To do
Only lines containing the word "tinh" belong in the answer; copy each one from the records.

Task input

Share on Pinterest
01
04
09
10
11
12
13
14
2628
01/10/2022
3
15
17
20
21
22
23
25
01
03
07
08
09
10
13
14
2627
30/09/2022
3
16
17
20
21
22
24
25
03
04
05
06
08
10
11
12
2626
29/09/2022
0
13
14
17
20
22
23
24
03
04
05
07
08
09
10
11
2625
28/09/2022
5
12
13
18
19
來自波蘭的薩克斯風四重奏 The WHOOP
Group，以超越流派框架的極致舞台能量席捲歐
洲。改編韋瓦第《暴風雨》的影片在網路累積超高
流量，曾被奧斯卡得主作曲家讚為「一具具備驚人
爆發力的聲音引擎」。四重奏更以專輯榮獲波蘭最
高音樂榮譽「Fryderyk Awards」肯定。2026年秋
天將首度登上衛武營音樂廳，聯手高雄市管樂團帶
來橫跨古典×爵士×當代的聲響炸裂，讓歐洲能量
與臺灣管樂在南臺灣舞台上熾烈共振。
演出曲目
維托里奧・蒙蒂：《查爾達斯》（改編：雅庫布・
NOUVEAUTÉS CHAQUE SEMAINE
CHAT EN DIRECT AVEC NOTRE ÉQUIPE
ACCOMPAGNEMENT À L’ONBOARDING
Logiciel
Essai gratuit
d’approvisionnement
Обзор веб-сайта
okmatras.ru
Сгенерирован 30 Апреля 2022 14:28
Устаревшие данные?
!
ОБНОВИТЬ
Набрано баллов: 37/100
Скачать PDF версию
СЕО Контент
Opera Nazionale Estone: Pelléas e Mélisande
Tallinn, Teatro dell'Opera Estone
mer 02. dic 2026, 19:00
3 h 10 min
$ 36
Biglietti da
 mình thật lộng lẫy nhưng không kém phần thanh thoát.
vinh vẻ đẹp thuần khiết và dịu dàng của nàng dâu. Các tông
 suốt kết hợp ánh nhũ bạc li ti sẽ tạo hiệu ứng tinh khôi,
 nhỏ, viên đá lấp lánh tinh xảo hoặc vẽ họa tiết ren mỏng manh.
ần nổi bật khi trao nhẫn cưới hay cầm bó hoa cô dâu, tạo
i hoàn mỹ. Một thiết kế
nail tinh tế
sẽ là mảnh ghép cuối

Output below
 suốt kết hợp ánh nhũ bạc li ti sẽ tạo hiệu ứng tinh khôi,
 nhỏ, viên đá lấp lánh tinh xảo hoặc vẽ họa tiết ren mỏng manh.
nail tinh tế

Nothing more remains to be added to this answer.